Ray Shell makes the novel's narrator one Cornelius Washington, black, fortyish, a survivor addict whose hunger for crack-cocaine is always uppermost. Even as he fears becoming a 'dirty-stinkin'-Vampire-Zombie', he repeats, mantra-like, 'pipin' is my occupation'.

Iced, then, offers a kind of Talking Addict's Blues. Its self-circling re-enacts the hermetic, passive-aggressive ambit of Cornelius's own drug life. This regimen of dependency and relief, supply and demand, has begun from weed and booze, graduated to uppers, downers, hallucinogens, coke, every and all kind of cocktail and, finally to a 'total devotion' to the pipe. Only heroin, whose needles have killed his brother Nate of Aids, has somehow escaped favour. It also looks back to a circle within a circle, to all the sexual and other 'trading', panhandling, shoplifting and the intimidation known as 'steaming', on which his habit, his monkey, has fed.

So much, so familiar, especially to anyone weaned on Burroughs (not that Shell even comes close to the Old Vampire's baroque sleights-of-hand) or previous 'drug' fiction by black writers, such as George Cain's Blueschild Baby or Robert Deane Pharr's impressive SRO. Does Iced break new ground? To an extent it does, although far less so than is implied by Maya Angelou's blurb, that talks about 'a powerhouse', a story that 'won't let you go'.
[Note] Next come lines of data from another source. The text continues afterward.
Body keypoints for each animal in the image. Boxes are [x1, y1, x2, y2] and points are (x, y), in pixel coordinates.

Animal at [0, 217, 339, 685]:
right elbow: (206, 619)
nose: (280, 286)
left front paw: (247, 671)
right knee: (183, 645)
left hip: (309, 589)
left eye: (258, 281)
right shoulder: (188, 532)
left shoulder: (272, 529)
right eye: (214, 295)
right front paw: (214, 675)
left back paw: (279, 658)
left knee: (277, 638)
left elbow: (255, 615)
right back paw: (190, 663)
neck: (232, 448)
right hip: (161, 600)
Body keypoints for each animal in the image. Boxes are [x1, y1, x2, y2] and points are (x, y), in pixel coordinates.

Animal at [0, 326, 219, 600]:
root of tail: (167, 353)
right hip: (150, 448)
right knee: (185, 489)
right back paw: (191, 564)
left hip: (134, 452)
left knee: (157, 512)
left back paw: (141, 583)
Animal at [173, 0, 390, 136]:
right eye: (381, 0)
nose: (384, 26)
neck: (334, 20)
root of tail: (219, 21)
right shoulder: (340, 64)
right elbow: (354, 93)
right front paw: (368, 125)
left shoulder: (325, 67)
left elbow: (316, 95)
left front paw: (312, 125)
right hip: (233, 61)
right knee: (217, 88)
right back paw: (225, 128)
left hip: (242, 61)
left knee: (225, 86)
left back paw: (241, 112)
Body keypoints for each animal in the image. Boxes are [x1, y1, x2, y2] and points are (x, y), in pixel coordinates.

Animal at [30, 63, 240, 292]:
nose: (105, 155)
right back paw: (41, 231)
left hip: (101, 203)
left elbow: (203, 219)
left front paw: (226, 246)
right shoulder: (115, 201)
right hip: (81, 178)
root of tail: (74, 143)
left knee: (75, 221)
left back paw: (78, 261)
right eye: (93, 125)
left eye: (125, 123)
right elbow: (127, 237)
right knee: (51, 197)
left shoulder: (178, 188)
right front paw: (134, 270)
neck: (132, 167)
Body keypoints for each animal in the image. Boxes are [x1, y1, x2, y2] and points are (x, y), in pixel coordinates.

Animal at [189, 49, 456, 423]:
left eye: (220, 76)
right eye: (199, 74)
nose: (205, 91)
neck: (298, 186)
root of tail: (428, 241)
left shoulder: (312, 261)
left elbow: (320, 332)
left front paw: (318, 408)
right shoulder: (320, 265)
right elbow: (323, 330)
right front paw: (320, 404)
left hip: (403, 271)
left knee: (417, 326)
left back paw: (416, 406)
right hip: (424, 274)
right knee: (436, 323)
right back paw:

Written ostensibly from the 'Psychiatric Ward, Kings County Hall, NYC' between March 1991 and June 1993, the whole is cast in the form of italicised line-units, an echo, perhaps, of slave narrative or even the 'breath' catalogues of Walt Whitman's 'Song of Myself'. The effect suggests rap or dub, a report from drug's borderlands pitched for down-home spoken telling. Which is not to overlook the more than passing hint of reflexivity that appears in the book, 'I'm so tired after writing,' Cornelius says almost plaintively. 'Memory is exhaustive.'

The story thus turns upon what he rightly calls 'snapshot memories', a diary set in its own version of plainsong. Invoked first is a black Brooklyn upbringing and parents who, seeking high achievers, have loved Cornelius, and his devoted sister Lorraine, 'paranoidly'. A white junkie room-mate at Columbia quickly helps him to get hooked - against little or no resistance. The therapist to whom he is referred turns out to be himself a user. Self-pityingly and repeatedly, Cornelius lets him sodomise himself, Cornelius, in return for drugs.

His 'middle-passage years', an image that recalls slavery with good reason, in turn involve him in his own obsessional sexual needs. In Boston, especially, he is involved with a black Lolita, Cynthia - an imbroglio which ends in murder. He makes a nervous, high-strung living on the edges of the disco and recording world, only to fall back in New York into a new phase of addiction, 'a blooded casualty'.

Even the friendship he establishes with Pia, the white North Carolina woman he thinks a 'soulmate', gives way to disaster when she and her children die in a fire brought on by his own drug-induced carelessness. The wheel turns, and turns again, against him, ending (how else?) in the inevitable hospital prison ward. 'So here I sit behind lock and key.'

One can't deny a certain hypnotic quality to Iced, most of all its virtual willing of itself from life to word. But like the drug it catechises, it is cast in prose which uses itself up even as it takes shape upon the page. As a consequence, one reading, one fix, so to speak, will do.